Former J.P. Morgan Precious Metals Traders Sentenced to Prison
For Immediate Release
Office of Public Affairs
Defendants Were J.P. Morgan’s Former Head of Global Precious Metals Business and J.P. Morgan’s Former Head Gold Trader in New York
Two former precious metals traders at JPMorgan Chase & Co. (JPMorgan) were sentenced today for engaging in fraud, attempted price manipulation, and spoofing as part of a market manipulation scheme that spanned over eight years, involved tens of thousands of unlawful trading sequences, and resulted in over $10 million in losses to market participants.

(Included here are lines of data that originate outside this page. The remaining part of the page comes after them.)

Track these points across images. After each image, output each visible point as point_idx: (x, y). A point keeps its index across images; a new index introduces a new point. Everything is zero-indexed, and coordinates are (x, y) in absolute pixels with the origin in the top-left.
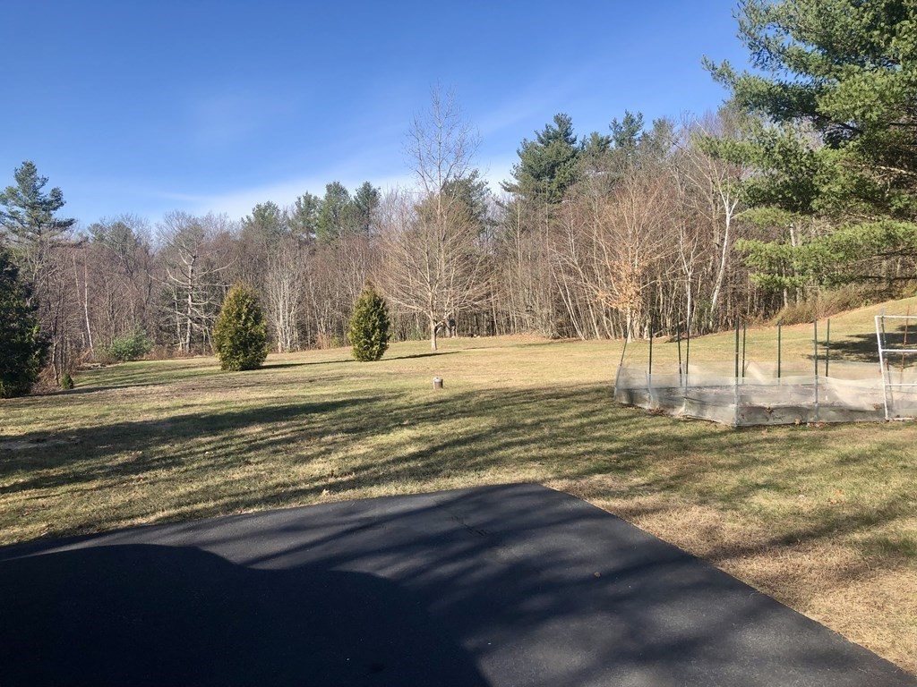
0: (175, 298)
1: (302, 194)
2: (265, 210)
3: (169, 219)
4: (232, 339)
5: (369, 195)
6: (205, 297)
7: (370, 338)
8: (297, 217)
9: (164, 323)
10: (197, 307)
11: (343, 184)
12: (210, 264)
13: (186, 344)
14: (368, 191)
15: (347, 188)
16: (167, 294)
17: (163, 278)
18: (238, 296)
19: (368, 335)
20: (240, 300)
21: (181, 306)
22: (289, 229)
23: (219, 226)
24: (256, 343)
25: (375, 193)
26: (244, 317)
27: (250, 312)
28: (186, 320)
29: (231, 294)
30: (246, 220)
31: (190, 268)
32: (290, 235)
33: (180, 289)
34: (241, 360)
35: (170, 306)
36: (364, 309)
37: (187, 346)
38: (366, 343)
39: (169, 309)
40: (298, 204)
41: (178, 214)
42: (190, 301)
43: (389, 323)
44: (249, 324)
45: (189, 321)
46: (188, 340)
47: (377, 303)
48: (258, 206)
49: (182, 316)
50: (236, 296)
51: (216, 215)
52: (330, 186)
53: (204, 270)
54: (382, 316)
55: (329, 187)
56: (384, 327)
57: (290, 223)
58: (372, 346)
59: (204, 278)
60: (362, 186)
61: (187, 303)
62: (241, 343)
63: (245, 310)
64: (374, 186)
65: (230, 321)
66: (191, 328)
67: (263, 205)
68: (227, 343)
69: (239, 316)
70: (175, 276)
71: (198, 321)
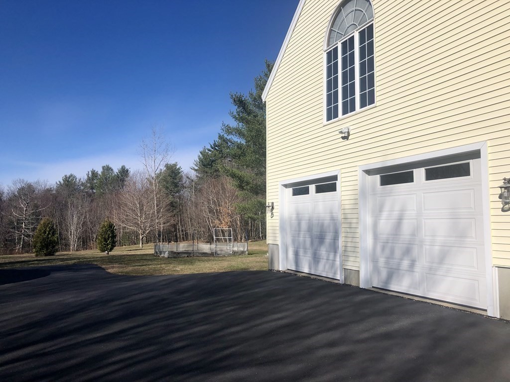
0: (16, 224)
1: (90, 170)
2: (69, 178)
3: (15, 183)
4: (41, 242)
5: (124, 172)
6: (33, 224)
7: (107, 242)
8: (87, 182)
9: (9, 237)
10: (28, 229)
11: (111, 166)
12: (36, 206)
13: (20, 248)
14: (124, 169)
15: (113, 168)
16: (11, 222)
17: (9, 214)
18: (45, 223)
19: (106, 240)
20: (45, 225)
21: (19, 228)
22: (82, 188)
23: (43, 186)
24: (53, 244)
25: (127, 171)
26: (47, 233)
27: (50, 230)
28: (21, 235)
29: (42, 222)
30: (58, 183)
31: (25, 209)
32: (82, 191)
33: (19, 220)
34: (45, 252)
35: (12, 228)
36: (104, 229)
37: (21, 249)
38: (105, 244)
39: (11, 230)
40: (88, 175)
41: (20, 180)
42: (24, 226)
43: (116, 235)
44: (50, 236)
45: (23, 236)
46: (21, 246)
47: (111, 226)
48: (66, 176)
49: (19, 234)
50: (44, 223)
51: (41, 181)
52: (104, 166)
53: (33, 210)
54: (113, 232)
55: (103, 168)
56: (114, 236)
57: (83, 184)
58: (108, 245)
59: (33, 214)
60: (121, 167)
61: (22, 227)
62: (45, 244)
63: (48, 229)
64: (127, 167)
65: (41, 235)
66: (24, 239)
67: (68, 176)
68: (39, 244)
69: (45, 232)
70: (16, 213)
71: (28, 236)
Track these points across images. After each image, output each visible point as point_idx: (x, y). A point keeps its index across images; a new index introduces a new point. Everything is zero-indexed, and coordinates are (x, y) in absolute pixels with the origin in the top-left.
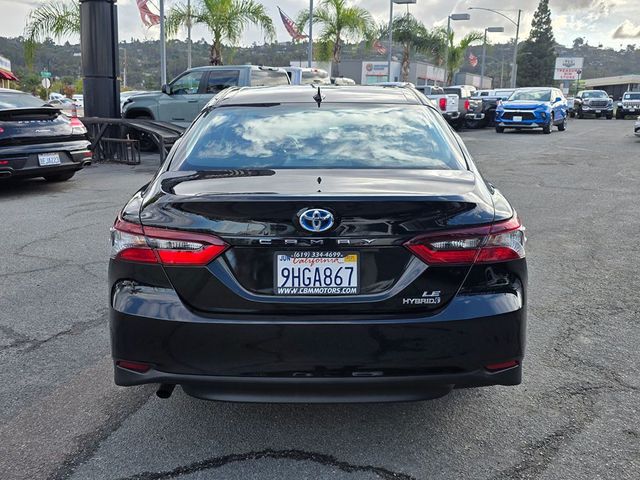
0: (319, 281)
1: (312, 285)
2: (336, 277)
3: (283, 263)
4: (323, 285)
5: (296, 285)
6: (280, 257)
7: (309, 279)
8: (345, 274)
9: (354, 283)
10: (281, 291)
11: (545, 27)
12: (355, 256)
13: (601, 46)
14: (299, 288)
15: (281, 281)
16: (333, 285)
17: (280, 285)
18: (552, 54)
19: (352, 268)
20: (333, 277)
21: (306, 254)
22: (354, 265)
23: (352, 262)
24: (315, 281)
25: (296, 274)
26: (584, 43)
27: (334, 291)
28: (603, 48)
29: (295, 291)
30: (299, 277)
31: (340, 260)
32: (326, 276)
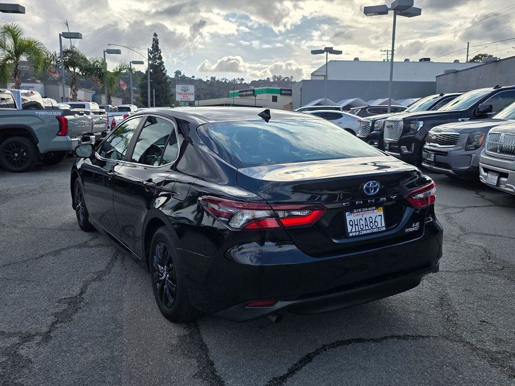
0: (367, 225)
1: (364, 229)
2: (375, 222)
3: (349, 217)
4: (370, 228)
5: (357, 230)
6: (347, 214)
7: (362, 225)
8: (379, 219)
9: (383, 225)
10: (351, 235)
11: (158, 61)
12: (382, 208)
13: (193, 77)
14: (359, 231)
15: (349, 228)
16: (374, 227)
17: (349, 231)
18: (166, 82)
19: (381, 215)
20: (373, 222)
21: (360, 210)
22: (381, 213)
23: (380, 212)
24: (366, 226)
25: (356, 223)
26: (182, 74)
27: (375, 230)
28: (195, 79)
29: (357, 234)
30: (357, 225)
31: (375, 211)
32: (371, 222)
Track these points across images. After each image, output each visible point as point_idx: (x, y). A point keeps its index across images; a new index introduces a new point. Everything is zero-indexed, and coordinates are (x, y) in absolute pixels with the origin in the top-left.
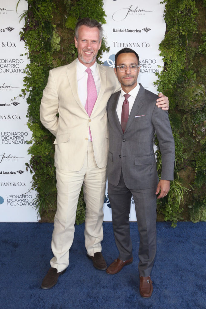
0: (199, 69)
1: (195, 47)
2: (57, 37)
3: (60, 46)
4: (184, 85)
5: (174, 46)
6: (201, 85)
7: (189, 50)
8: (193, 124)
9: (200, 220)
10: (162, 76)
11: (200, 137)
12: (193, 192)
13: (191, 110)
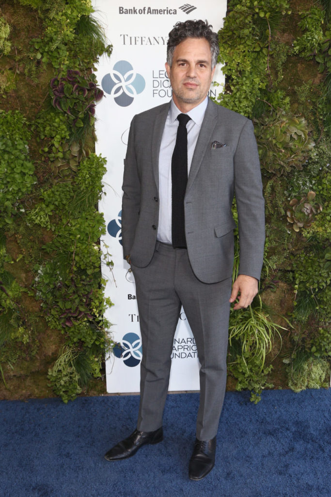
0: (296, 88)
1: (287, 43)
2: (3, 25)
3: (10, 45)
4: (266, 120)
5: (243, 42)
6: (300, 120)
7: (275, 49)
8: (287, 199)
9: (307, 387)
10: (222, 104)
11: (301, 225)
12: (291, 332)
13: (280, 170)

Gregg Smith, 59, of Scarsdale, New York, was sentenced to two years in prison and a $50,000 fine. Michael Nowak, 49, of Montclair, New Jersey, was sentenced to one year and one day in prison and a $35,000 fine.

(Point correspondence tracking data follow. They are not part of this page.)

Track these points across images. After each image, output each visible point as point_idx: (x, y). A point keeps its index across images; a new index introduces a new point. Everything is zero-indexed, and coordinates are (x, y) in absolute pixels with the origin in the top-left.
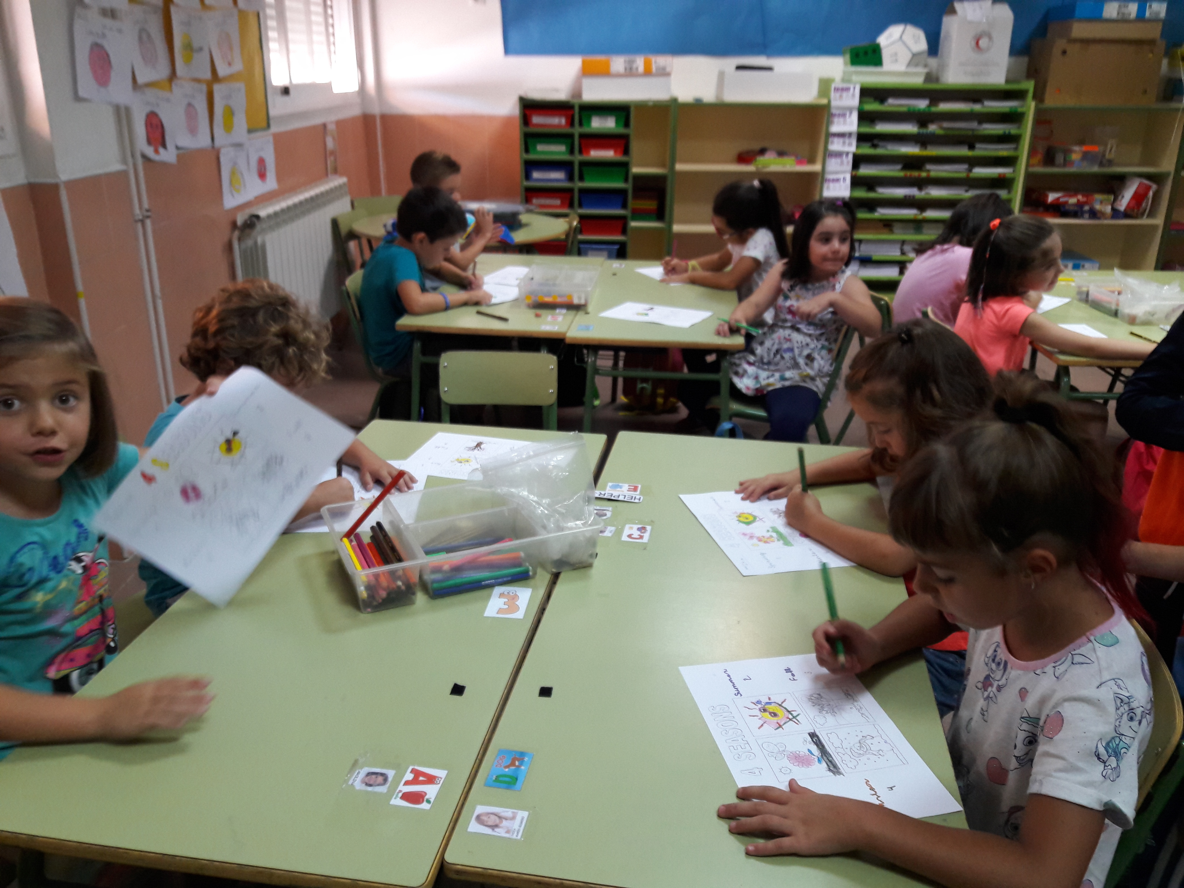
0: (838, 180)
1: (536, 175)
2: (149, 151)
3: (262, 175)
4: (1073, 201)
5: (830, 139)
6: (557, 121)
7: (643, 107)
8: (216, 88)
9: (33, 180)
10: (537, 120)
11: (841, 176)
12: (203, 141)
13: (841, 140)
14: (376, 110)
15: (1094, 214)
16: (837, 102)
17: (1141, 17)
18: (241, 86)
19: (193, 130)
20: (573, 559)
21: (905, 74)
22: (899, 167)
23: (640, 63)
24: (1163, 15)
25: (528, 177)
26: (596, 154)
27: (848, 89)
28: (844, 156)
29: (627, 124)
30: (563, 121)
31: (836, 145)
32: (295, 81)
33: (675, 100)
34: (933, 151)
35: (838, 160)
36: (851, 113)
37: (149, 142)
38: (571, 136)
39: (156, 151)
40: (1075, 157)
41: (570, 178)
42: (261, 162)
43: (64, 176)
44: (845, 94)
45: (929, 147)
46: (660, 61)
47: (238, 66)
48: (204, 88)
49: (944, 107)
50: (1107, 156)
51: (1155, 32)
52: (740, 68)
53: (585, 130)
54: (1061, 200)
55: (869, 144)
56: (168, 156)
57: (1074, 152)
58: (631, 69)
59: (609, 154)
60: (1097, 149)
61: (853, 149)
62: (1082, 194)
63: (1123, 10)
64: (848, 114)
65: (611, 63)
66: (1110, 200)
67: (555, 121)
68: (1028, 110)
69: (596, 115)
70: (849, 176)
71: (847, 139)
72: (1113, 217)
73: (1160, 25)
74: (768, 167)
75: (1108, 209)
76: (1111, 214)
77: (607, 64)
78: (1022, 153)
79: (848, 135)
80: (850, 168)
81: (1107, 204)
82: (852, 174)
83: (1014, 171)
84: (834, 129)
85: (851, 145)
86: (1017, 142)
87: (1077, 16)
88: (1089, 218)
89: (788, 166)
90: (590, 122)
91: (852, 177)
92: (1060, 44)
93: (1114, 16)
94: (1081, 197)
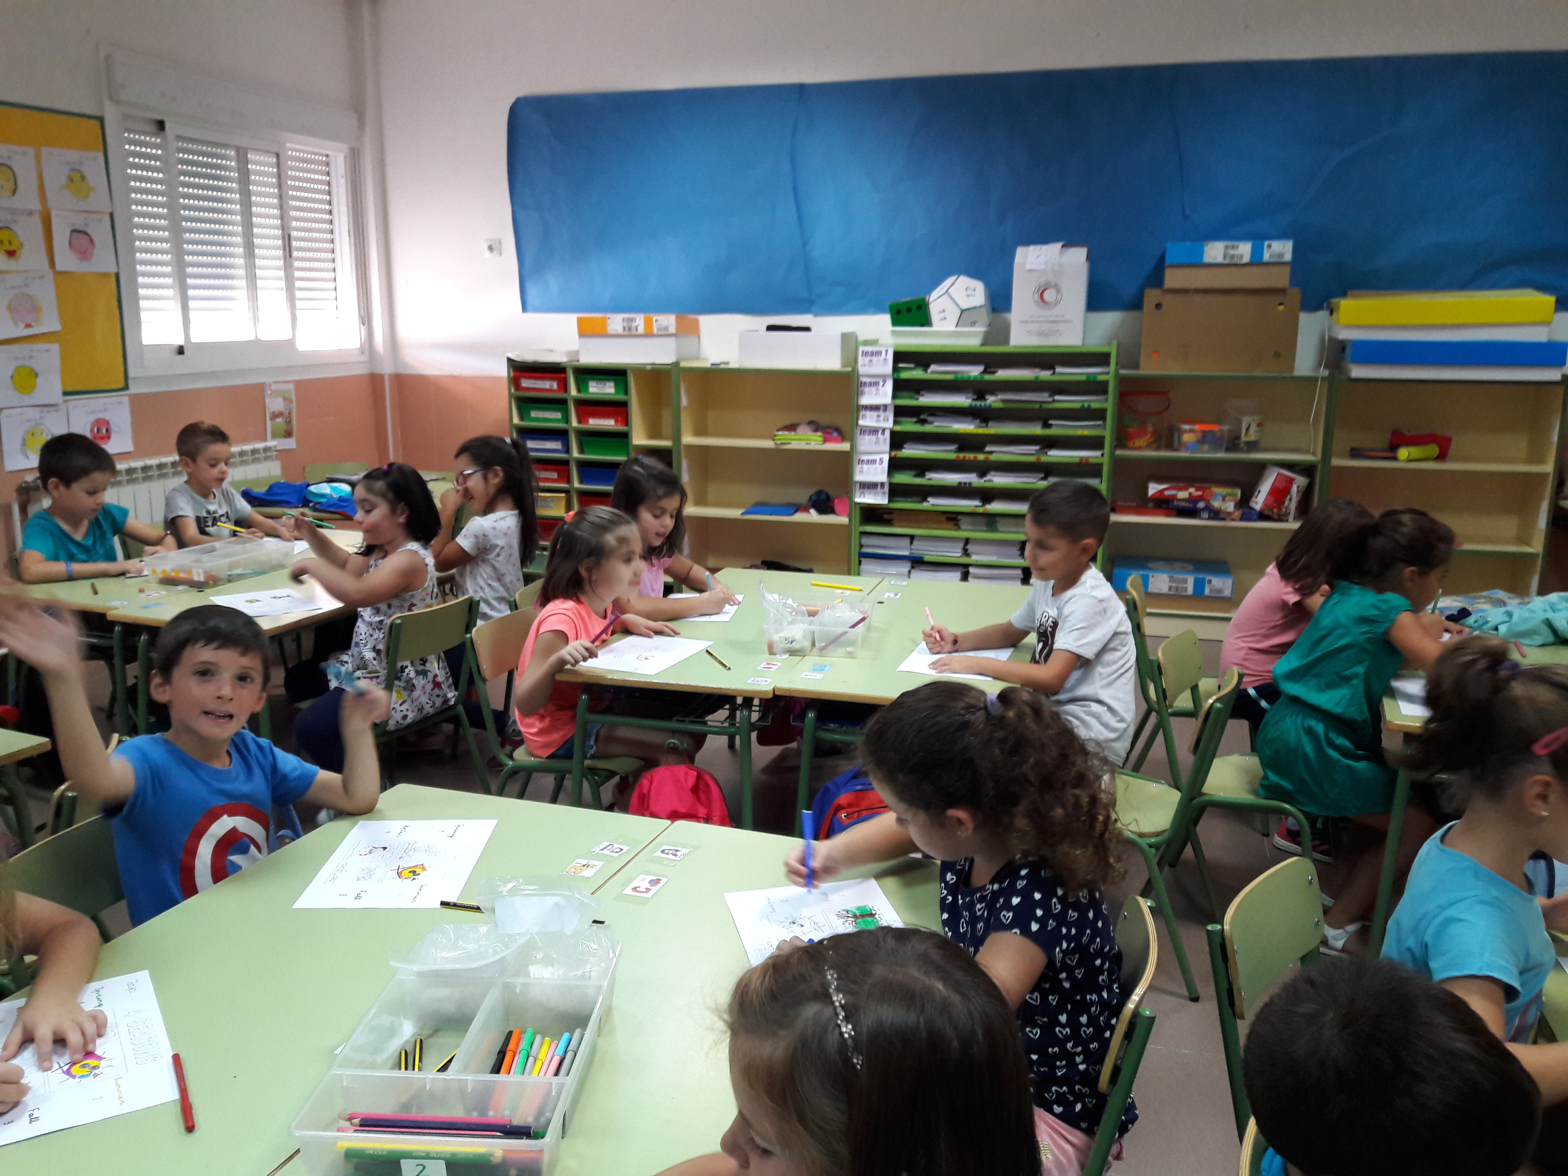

“The defendants used their positions as some of the most powerful traders in the worldwide precious metals markets to engage in an egregious effort to manipulate prices for their benefit,” said Acting Assistant Attorney General Nicole M. Argentieri of the Justice Department’s Criminal Division. “This case reaffirms the Department’s steadfast commitment to hold accountable those who engage in fraud and manipulation that undermines the investing public’s trust in the integrity of our commodities markets.”

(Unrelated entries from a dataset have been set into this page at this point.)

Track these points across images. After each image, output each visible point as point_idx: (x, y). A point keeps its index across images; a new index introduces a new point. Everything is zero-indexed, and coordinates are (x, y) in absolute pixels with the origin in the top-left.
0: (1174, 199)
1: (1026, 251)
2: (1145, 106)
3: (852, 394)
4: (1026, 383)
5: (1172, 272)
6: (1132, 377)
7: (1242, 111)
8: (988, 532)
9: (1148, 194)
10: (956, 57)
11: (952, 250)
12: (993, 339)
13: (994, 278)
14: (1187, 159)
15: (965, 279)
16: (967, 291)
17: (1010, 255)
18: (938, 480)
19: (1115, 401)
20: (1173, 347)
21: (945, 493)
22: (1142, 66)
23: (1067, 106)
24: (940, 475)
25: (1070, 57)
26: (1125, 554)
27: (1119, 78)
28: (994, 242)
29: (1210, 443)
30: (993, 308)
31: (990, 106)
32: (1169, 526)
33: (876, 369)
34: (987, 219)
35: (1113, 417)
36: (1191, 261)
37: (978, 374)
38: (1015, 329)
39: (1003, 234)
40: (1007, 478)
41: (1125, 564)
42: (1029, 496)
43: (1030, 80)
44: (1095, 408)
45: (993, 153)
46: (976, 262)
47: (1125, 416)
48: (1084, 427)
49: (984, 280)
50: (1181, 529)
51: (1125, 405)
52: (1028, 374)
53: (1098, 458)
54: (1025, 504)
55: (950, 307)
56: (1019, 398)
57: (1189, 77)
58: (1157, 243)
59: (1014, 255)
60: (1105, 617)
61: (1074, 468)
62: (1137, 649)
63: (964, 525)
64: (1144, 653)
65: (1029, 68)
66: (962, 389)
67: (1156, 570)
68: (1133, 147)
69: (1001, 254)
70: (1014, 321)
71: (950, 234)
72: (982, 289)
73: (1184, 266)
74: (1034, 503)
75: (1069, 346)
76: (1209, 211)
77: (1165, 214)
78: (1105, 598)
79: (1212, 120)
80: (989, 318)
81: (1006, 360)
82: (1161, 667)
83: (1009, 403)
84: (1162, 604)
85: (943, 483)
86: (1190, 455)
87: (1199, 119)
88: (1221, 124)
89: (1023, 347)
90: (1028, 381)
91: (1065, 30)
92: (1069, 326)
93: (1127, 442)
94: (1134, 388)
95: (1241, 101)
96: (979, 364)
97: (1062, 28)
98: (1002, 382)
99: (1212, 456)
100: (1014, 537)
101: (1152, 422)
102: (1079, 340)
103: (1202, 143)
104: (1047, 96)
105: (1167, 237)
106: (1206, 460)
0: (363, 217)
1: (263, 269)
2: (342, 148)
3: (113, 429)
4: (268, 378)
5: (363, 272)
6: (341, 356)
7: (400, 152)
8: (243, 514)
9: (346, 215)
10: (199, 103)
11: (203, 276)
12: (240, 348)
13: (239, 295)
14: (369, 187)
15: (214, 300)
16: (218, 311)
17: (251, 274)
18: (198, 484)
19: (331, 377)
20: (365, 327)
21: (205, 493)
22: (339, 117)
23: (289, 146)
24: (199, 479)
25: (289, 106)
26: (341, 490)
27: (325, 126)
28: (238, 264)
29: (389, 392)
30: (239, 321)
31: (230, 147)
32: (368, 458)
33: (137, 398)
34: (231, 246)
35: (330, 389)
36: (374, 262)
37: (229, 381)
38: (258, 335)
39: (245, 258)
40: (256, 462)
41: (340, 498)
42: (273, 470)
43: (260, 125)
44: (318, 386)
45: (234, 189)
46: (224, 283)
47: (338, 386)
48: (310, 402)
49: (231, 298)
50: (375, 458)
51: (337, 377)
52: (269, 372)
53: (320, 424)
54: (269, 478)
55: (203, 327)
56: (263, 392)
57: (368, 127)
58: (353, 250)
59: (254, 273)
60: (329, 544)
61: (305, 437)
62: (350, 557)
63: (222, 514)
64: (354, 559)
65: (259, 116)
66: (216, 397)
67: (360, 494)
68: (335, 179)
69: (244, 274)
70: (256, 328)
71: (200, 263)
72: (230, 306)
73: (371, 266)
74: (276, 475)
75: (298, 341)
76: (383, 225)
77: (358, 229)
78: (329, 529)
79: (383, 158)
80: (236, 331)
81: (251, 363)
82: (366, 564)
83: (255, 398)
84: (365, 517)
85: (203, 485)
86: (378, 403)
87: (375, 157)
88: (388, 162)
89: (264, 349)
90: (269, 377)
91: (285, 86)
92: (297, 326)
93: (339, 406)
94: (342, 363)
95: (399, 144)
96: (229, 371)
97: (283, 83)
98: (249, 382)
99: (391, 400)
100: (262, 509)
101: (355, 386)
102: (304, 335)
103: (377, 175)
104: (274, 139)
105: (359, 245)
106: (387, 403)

According to court documents, between approximately May 2008 and August 2016, Smith and Nowak, along with other traders on the JPMorgan precious metals desk, engaged in a widespread spoofing, market manipulation, and fraud scheme. Smith was an executive director and trader on JPMorgan’s precious metals desk in New York, and Nowak was a managing director and ran JPMorgan’s global precious metals desk. As part of their market manipulation scheme, Smith and Nowak placed orders for precious metals futures contracts that they intended to cancel before execution to drive prices on orders they intended to execute on the opposite side of the market. Smith and Nowak engaged in tens of thousands of deceptive trading sequences for gold, silver, platinum, and palladium futures contracts traded through the New York Mercantile Exchange Inc. (NYMEX) and Commodity Exchange Inc. (COMEX), which are commodities exchanges operated by CME Group Inc. These deceptive orders were intended to inject false and misleading information about the genuine supply and demand for precious metals futures contracts into the markets.
“As today’s sentencing demonstrates, the FBI and its partners remain committed to investigating and bringing to justice anyone who attempts to manipulate our financial markets for their own selfish gain,” said Assistant Director Luis Quesada of the FBI’s Criminal Investigative Division. “In order to maintain economic security, investors in equity and commodities markets must have confidence that exchanges are operated in a transparent and equitable manner, and that investments are free from manipulation and fraud. Today’s outcome should serve as a reminder that the FBI remains highly focused on combatting bad actors conducting sophisticated fraud schemes targeting the securities and commodities markets.”
In September 2020, JPMorgan admitted to committing wire fraud in connection with: (1) unlawful trading in the markets for precious metals futures contracts; and (2) unlawful trading in the markets for U.S. Treasury futures contracts and in the secondary (cash) market for U.S. Treasury notes and bonds. JPMorgan entered into a three-year deferred prosecution agreement through which it paid more than $920 million in a criminal monetary penalty, criminal disgorgement, and victim compensation, with parallel resolutions by the Commodity Futures Trading Commission (CFTC) and the Securities Exchange Commission announced on the same day.
The FBI New York Field Office investigated the case. The CFTC’s Division of Enforcement provided valuable assistance.
Market Integrity & Major Frauds Unit Chief Avi Perry and Trial Attorneys Matthew F. Sullivan, Lucy B. Jennings, and Christopher Fenton of the Criminal Division’s Fraud Section prosecuted the case.